▶ _ACTIVITY_
Retype the cave description below word for word, everything from "The air temperature" down to "least one hour.".

▶ _TEXT SECTION_

Beyond the Highway 97 marker, visitors enter an area called Low Bridge Lane. In this area, the ceiling drops to less than 6 ft. This section of the cave was created after most of the molten lava had drained out of the cave leaving hot gases trapped in the interior of the tube. These gases re-heated the lava tube causing the tunnel walls to re-melt. As re-melted rocks cooled, the walls were left with a shiny, glazed surface. There are also volcanic stalactites in this area of the cave. These formations are sometimes called lavacicles. They are found in two forms. Some are hollow cylindrically shaped soda straws, formed by escaping gases. The others are cone shaped drip pendants formed when re-melted lava dripped from the ceiling. At the end of Low Bridge area, the tube begins to narrow and the cave is divided into two tunnels with intermittent connecting passages. This is the Two Tube Tunnel section of the cave. Both tubes were probably active lava channels at the same time; however, the upper channel eventually drained into the lower tube as the flow subsided.

One of the most unusual parts of the cave is the Sand Garden, located about 3,000 ft from the entrance. Here the floor of the cave is covered with sand. The sand was carried into the cave by dripping water. The sand is fine volcanic ash from the eruption of Mount Mazama 6,600 years ago. Rain and melting snow carried the ash down from the surface through cracks in the rock and deposited it on the floor of the cave one grain at a time. Occasionally, enough water leaks into the cave to create a pool. This allows the sand to spread out across the floor. At the Sand Garden, the constant dripping of water has carved spires and pinnacles in the sand. Since it takes hundreds of years to build these delicate sand forms, the Forest Service has fenced off the garden area to protect it. The 2,211 ft of cave trail beyond the Sand Garden has a sandy floor. Along the way, the ceiling descends lower and lower until the sand fills the cave. The last 310 ft of the cave was dug out of the sand plug by two men in the 1930s. Exploring this section of the cave requires visitors to crawl on hands and knees for much of the distance to the cave's end, and usually takes at least thirty minutes.

The air temperature at the mouth of the cave ranges from about 32 degrees to around 45 degrees Fahrenheit (-1 degrees to around 7 degrees Celsius) depending on the time of year. Inside the cave, it is a constant 42 degrees (5.6 degrees Celsius). As a result, the Forest Service strongly recommends that visitors wear a warm jacket while exploring the cave. Lanterns can be rented at the visitor center above the cave entrance. Personal lanterns are also permitted; however, in order to protect the cave's fragile environment, they cannot have glass globes or use kerosene or white gas. Battery powered lights are best, but they must provide reliable illumination for at least one hour.

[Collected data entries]
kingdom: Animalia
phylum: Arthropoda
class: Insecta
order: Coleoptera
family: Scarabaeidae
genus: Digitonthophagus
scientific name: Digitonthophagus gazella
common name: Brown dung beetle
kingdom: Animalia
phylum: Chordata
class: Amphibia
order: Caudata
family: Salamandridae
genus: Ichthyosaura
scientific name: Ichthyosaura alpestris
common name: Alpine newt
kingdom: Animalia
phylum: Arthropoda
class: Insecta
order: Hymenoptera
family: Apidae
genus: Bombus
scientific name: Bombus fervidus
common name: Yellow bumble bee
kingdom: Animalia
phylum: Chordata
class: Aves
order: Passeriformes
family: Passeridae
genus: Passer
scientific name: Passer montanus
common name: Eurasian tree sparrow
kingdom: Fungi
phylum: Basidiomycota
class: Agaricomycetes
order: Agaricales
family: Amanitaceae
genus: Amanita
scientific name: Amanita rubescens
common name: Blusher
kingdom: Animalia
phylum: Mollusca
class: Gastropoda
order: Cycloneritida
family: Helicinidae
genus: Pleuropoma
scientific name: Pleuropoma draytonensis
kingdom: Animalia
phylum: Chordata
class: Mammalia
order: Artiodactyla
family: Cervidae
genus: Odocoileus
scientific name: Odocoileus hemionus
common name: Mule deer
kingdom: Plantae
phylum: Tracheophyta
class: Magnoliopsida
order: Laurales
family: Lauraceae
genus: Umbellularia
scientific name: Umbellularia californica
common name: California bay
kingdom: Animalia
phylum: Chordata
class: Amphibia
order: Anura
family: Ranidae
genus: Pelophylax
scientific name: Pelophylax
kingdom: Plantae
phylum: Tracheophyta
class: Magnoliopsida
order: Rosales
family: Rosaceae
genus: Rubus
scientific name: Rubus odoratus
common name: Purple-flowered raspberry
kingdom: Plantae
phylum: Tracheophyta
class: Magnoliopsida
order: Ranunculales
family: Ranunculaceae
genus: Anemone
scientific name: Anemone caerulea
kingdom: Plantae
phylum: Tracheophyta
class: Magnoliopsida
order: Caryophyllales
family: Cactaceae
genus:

▶ _ANSWER TO THIS TASK_
The air temperature at the mouth of the cave ranges from about 32 degrees to around 45 degrees Fahrenheit (-1 degrees to around 7 degrees Celsius) depending on the time of year. Inside the cave, it is a constant 42 degrees (5.6 degrees Celsius). As a result, the Forest Service strongly recommends that visitors wear a warm jacket while exploring the cave. Lanterns can be rented at the visitor center above the cave entrance. Personal lanterns are also permitted; however, in order to protect the cave's fragile environment, they cannot have glass globes or use kerosene or white gas. Battery powered lights are best, but they must provide reliable illumination for at least one hour.